### DATA SUPPLIED:
:::

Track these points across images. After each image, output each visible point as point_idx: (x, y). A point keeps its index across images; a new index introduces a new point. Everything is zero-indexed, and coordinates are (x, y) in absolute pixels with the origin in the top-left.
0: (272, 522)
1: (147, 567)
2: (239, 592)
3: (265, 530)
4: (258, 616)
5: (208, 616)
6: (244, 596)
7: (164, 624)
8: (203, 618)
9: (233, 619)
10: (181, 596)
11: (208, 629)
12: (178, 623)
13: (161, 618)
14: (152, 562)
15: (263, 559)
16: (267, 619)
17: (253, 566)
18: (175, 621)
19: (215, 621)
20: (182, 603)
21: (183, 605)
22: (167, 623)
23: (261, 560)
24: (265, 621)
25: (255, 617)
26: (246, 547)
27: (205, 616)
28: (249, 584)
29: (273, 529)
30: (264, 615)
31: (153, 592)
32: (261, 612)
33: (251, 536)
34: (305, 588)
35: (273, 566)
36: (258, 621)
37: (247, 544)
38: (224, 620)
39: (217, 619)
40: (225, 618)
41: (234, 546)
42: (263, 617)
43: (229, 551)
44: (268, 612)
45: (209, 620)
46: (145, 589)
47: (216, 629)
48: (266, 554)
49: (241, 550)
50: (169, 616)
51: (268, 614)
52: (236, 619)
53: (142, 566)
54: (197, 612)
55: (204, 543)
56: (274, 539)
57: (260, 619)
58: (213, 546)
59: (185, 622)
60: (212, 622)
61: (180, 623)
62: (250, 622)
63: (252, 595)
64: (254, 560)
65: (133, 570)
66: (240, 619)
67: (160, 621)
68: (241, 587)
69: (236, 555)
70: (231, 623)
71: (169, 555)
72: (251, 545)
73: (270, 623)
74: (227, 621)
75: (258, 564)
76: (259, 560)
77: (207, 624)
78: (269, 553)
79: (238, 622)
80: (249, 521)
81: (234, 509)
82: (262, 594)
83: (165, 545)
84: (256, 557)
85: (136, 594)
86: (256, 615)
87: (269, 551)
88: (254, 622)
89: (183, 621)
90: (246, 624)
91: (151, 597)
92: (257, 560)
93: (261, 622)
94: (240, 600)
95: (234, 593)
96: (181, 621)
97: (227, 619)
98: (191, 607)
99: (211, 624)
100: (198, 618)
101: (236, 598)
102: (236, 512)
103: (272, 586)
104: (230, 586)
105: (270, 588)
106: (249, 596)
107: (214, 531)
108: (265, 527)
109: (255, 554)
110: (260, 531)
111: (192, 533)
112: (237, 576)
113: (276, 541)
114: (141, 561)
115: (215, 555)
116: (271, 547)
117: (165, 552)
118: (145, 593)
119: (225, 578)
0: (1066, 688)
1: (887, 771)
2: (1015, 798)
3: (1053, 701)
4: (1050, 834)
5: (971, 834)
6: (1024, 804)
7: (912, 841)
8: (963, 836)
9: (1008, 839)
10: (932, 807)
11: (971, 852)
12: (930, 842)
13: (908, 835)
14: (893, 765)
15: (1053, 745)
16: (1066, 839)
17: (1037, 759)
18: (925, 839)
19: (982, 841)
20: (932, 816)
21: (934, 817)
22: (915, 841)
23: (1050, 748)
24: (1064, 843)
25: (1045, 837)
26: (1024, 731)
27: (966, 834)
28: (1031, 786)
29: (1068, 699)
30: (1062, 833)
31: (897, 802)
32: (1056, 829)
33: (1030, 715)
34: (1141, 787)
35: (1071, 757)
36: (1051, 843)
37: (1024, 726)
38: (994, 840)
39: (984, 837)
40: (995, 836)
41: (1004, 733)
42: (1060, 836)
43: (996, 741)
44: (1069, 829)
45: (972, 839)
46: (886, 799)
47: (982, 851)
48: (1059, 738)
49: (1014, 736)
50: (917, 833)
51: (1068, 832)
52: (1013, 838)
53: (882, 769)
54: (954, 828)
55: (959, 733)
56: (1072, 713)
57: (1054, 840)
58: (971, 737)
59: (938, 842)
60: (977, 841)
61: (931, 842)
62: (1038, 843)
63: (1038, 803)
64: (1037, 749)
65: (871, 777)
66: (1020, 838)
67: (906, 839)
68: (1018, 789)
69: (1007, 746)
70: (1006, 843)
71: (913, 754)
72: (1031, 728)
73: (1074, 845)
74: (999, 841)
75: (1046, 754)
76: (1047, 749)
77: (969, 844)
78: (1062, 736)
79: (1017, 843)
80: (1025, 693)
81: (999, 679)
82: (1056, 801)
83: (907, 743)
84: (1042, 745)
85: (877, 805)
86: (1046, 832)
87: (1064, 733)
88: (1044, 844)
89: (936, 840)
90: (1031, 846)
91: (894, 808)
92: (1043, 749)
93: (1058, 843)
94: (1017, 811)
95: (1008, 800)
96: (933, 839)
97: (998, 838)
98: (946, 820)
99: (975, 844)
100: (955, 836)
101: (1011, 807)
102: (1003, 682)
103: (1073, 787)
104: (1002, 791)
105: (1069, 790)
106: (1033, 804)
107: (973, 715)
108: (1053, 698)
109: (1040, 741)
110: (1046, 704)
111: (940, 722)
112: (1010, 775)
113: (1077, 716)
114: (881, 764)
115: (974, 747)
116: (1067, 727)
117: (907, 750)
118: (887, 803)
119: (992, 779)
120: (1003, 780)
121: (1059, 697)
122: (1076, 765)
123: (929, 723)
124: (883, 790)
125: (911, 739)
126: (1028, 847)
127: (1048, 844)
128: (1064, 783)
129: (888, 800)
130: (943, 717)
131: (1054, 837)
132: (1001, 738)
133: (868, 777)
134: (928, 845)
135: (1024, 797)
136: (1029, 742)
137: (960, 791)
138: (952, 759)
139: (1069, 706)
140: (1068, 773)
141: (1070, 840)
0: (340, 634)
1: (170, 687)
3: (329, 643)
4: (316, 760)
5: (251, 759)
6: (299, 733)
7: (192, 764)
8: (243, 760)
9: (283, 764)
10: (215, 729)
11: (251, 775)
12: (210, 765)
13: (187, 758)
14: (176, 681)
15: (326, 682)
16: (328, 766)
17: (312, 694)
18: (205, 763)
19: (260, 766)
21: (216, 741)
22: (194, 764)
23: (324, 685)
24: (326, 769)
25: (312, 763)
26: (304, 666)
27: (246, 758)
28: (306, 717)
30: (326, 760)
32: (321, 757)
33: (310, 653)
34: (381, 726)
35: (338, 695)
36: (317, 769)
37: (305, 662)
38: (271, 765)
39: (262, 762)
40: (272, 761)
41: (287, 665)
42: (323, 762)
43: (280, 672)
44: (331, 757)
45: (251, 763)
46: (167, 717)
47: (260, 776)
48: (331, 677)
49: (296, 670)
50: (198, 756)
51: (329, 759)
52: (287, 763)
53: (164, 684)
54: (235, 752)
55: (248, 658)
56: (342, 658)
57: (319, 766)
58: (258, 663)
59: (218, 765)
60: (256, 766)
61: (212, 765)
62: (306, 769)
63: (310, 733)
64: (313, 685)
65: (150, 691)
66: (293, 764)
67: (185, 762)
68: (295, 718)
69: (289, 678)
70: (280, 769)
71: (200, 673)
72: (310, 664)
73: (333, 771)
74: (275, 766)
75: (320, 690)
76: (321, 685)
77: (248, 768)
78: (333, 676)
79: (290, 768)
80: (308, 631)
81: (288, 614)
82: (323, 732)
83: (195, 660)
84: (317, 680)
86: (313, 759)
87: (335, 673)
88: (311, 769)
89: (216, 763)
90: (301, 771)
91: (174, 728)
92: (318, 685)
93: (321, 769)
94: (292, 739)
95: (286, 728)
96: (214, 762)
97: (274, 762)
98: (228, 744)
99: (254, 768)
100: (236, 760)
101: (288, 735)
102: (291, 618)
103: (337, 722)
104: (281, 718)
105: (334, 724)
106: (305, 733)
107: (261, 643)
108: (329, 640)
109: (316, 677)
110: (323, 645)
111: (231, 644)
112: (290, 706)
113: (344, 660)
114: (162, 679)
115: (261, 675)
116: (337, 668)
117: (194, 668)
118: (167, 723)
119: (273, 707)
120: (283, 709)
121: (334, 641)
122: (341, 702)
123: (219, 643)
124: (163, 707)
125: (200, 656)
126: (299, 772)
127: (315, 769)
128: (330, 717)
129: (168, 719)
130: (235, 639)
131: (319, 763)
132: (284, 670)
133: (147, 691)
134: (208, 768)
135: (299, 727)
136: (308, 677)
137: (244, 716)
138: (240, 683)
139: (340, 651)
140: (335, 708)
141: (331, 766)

:::

### TASK TO CARRY OUT:
Reproduce verbatim the stretch of lines from the one containing "120: (1003, 780)" through the one containing "136: (1029, 742)", including both of those lines and nothing else.

### RESPONSE:
120: (1003, 780)
121: (1059, 697)
122: (1076, 765)
123: (929, 723)
124: (883, 790)
125: (911, 739)
126: (1028, 847)
127: (1048, 844)
128: (1064, 783)
129: (888, 800)
130: (943, 717)
131: (1054, 837)
132: (1001, 738)
133: (868, 777)
134: (928, 845)
135: (1024, 797)
136: (1029, 742)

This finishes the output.